- Records supplied:
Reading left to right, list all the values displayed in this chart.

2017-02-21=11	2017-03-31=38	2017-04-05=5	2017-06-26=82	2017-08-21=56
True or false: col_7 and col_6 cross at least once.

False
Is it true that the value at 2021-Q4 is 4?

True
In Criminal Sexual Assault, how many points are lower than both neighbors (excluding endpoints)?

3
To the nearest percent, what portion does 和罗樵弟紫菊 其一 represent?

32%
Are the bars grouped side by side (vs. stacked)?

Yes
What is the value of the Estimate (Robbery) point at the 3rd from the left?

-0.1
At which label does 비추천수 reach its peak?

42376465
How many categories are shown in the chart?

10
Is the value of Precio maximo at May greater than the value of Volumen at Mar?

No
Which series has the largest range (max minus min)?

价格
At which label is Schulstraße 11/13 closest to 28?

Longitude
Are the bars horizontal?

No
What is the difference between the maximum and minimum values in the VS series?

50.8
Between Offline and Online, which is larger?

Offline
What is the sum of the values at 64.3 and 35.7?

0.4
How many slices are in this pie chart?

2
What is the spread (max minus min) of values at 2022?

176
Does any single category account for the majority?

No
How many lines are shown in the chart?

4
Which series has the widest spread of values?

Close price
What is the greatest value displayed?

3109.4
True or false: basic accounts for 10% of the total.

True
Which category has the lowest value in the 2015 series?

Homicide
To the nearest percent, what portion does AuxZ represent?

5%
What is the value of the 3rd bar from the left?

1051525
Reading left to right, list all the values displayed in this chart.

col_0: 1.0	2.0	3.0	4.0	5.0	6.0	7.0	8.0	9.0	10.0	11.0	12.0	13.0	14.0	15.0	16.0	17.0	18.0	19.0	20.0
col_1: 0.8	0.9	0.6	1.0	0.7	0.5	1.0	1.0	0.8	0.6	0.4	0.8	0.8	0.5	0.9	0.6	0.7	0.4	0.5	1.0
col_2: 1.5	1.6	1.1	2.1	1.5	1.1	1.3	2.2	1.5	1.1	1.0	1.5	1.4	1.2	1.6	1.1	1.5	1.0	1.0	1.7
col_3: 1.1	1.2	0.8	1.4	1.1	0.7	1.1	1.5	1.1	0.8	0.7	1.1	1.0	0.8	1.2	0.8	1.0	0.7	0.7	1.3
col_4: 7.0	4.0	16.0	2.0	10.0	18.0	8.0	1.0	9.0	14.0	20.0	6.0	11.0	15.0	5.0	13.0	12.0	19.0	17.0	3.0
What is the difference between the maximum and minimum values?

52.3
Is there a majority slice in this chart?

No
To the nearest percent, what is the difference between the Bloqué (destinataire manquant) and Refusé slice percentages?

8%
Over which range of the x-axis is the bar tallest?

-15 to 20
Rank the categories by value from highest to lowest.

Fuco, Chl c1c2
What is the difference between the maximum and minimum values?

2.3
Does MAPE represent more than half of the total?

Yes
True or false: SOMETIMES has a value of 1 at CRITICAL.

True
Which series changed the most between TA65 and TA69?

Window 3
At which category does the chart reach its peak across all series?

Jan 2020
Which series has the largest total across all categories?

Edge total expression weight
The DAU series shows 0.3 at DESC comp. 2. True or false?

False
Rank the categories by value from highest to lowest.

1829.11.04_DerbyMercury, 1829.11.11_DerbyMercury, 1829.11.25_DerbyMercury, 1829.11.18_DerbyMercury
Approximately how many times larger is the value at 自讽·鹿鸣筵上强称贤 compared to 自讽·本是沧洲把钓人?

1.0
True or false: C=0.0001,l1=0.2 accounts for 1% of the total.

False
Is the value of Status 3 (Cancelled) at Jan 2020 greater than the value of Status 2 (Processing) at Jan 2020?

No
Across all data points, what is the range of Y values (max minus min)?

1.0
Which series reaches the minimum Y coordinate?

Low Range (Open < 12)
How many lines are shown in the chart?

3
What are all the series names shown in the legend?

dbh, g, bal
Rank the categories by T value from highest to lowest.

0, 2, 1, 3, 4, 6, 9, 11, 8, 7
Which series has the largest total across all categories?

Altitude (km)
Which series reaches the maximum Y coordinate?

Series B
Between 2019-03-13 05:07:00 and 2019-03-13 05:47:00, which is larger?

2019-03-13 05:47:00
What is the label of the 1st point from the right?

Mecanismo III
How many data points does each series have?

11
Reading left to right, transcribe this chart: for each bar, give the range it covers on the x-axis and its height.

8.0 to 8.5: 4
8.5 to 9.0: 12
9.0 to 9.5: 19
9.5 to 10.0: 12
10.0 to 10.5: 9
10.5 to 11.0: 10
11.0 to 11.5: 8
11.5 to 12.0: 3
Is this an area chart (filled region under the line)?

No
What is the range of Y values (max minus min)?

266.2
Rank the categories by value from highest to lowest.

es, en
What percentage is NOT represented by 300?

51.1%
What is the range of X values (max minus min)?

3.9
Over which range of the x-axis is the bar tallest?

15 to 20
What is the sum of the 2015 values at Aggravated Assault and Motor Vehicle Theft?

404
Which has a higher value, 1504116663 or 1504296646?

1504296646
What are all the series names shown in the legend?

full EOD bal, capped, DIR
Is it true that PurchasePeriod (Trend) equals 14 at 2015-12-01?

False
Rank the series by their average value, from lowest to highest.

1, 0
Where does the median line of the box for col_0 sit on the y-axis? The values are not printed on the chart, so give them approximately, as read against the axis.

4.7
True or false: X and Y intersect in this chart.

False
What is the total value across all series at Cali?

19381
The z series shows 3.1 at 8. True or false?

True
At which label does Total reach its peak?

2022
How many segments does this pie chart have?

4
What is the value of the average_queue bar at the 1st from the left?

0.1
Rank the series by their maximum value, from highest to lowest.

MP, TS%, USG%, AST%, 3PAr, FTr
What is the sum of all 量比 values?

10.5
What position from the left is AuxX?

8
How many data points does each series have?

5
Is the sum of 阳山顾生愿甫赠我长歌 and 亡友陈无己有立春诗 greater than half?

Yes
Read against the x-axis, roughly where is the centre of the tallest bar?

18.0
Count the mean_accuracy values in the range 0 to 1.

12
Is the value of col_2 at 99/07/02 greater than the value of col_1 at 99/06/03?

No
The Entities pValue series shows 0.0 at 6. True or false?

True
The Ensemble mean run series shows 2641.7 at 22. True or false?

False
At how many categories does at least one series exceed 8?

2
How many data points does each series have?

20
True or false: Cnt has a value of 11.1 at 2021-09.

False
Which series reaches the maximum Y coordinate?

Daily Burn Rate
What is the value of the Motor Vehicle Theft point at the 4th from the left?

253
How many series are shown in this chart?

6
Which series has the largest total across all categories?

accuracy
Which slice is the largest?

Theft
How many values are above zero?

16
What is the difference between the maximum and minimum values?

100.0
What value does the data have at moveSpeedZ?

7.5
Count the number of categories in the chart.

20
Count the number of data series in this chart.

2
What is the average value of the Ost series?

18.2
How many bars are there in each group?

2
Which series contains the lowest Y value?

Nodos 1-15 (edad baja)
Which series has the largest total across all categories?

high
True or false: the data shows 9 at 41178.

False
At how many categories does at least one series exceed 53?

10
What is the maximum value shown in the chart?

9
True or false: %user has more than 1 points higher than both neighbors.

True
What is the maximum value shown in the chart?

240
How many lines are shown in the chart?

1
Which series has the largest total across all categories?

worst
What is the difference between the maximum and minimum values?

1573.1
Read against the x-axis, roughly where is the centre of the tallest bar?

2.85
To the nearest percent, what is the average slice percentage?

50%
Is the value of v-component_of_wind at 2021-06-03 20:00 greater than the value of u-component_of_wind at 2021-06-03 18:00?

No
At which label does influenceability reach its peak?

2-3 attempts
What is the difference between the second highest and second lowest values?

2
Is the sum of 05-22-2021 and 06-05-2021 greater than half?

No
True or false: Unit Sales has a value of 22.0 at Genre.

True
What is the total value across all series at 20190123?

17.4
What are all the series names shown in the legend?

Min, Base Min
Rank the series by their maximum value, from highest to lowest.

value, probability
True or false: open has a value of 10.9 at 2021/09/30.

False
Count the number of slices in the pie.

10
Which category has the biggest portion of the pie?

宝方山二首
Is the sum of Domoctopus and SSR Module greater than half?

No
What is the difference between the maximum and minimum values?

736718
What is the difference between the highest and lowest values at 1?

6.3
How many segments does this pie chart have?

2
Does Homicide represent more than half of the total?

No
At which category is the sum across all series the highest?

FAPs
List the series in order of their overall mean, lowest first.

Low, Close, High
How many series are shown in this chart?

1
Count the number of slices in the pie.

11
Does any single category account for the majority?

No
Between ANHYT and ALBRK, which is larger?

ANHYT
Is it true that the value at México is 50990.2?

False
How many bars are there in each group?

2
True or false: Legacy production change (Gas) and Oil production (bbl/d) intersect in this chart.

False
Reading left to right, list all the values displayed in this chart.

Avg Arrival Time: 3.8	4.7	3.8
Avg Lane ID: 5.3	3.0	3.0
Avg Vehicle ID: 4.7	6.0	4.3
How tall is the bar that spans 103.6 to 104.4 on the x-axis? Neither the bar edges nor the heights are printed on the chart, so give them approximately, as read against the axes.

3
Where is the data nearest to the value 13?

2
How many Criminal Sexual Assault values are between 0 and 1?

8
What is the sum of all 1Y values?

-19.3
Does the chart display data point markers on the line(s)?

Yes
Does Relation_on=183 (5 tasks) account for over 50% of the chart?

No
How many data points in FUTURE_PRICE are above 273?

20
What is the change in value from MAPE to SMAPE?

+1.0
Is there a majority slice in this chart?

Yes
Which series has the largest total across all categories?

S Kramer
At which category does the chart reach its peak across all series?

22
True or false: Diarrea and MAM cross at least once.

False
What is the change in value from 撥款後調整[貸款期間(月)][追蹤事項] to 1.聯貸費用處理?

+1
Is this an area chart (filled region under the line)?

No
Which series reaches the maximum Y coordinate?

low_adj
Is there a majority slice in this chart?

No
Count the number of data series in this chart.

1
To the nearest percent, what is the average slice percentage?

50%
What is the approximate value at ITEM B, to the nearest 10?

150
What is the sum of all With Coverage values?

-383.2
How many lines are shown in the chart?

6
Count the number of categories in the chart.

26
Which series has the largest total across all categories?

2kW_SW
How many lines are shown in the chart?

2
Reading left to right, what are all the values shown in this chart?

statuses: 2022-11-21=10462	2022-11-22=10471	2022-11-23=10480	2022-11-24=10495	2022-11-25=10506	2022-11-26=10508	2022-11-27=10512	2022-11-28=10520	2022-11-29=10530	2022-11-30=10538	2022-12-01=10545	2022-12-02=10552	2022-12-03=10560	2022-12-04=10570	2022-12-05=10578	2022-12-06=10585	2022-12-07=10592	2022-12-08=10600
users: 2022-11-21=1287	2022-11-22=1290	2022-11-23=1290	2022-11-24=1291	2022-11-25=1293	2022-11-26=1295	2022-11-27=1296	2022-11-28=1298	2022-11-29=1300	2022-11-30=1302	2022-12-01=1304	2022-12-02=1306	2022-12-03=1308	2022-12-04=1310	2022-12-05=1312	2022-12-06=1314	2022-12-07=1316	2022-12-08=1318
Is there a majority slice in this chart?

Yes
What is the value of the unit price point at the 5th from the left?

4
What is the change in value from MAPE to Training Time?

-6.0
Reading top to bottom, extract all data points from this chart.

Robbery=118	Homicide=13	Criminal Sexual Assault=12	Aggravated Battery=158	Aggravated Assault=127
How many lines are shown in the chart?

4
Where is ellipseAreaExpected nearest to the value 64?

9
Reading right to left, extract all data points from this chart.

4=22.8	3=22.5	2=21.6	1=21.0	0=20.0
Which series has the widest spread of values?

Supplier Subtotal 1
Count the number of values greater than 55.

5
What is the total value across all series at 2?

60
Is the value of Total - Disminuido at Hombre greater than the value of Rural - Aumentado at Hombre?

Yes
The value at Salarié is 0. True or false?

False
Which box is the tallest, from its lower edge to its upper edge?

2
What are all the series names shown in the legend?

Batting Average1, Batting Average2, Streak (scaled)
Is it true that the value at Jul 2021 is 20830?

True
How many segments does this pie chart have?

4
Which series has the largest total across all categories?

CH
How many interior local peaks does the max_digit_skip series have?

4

- Try it: Copy the rows word for word, from the first line through the line that contains "What is the value of the Estimate", including that line.

- Solution to this task:
Reading left to right, list all the values displayed in this chart.

2017-02-21=11	2017-03-31=38	2017-04-05=5	2017-06-26=82	2017-08-21=56
True or false: col_7 and col_6 cross at least once.

False
Is it true that the value at 2021-Q4 is 4?

True
In Criminal Sexual Assault, how many points are lower than both neighbors (excluding endpoints)?

3
To the nearest percent, what portion does 和罗樵弟紫菊 其一 represent?

32%
Are the bars grouped side by side (vs. stacked)?

Yes
What is the value of the Estimate (Robbery) point at the 3rd from the left?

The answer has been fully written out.